§ Selected passage

New Discovery now in SA

John Oxley

It isn't so much the way the Discovery 3 performs in any one area that makes it special. It's the way it performs so well in EVERY way.

The first product designed totally under new owners Ford Motor Co. has seen the light of day, has been driven to extremes under the African sun, and has not been found wanting.

It has been designed to make light work out of off-road driving, using a "dial-up" system that simply and easily explains every setting of suspension, gearbox, and speed.

Even a novice can tackle deep sand, big rocks, slippery roads, mud or forest tracks, ford rivers - or use the car to transport hordes of kids to school in luxury.

The car is more spacious than any Discovery before it without growing much externally.

Its seating system is so easy that it flicks from comfortable seating for seven adults (and we know, 'cos we tried it) to a totally flat interior that will take huge objects and still leave room for the driver and front passenger.

And, of course, any combination in between.

New engines

It has a new range of engines that come from the Ford and Jaguar stables, tried and tested units that give more power than the outgoing BMW derived motors while offering better fuel economy and less complexity.

On top of that all the automatic gearboxes (the only option at the moment) are ZF 6-speed units with genuine lock-up facility in the lower gears, with a 5-speed manual to come later on the turbo-diesel variant.

The body is lighter and stronger (and much more attractive) than that of the Series 2 Discovery, but still retains a separate chassis with the body bolted on.

Suspension is for the first time independent all round, but there is huge wheel articulation together with cross-linked air suspension that allows the axles to act in the same way as solid axles in ensuring the bodywork clears rocks.

[Stored records]
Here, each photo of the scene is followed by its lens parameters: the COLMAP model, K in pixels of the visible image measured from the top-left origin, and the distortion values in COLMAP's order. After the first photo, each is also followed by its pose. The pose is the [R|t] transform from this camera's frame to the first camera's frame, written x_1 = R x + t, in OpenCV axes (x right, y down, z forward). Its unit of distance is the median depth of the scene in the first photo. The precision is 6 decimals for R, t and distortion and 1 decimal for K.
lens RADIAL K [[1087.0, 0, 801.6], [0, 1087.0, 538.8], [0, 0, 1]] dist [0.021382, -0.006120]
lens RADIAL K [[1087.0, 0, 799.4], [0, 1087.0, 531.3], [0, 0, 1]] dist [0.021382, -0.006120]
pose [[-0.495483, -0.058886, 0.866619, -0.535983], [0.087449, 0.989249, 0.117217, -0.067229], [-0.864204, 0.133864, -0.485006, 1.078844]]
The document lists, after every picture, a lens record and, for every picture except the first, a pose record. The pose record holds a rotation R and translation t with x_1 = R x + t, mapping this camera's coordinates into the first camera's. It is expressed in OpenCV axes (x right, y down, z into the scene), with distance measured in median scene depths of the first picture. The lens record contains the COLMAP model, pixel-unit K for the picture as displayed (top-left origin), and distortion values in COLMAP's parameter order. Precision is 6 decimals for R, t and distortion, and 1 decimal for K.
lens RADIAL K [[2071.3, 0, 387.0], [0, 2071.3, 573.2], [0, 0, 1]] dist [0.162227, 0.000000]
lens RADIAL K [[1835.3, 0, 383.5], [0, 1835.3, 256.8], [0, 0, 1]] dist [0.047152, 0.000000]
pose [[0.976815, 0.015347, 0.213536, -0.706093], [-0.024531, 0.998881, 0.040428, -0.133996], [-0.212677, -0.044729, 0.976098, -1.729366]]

§ Work request 1
According to the Discovery 3 article, what kind of units are all the automatic gearboxes?
§ Work request 2
Say whether each statement agrees with the Discovery 3 article, giving yes or no and quoting the deciding words: (a) The Discovery 3 is the first product designed entirely under Ford Motor Co. ownership. (b) The Discovery 3 no longer has a separate chassis. (c) A 5-speed manual gearbox is available now.
§ Work request 3
Write out the Discovery 3 article word for word from "The first product" up to and including "gearbox, and speed.".

§ Task output 1
ZF 6-speed units with genuine lock-up facility in the lower gears.

§ Task output 2
(a) Yes: "The first product designed totally under new owners Ford Motor Co. has seen the light of day"
(b) No: "but still retains a separate chassis with the body bolted on"
(c) No: "with a 5-speed manual to come later on the turbo-diesel variant"

§ Task output 3
The first product designed totally under new owners Ford Motor Co. has seen the light of day, has been driven to extremes under the African sun, and has not been found wanting.

It has been designed to make light work out of off-road driving, using a "dial-up" system that simply and easily explains every setting of suspension, gearbox, and speed.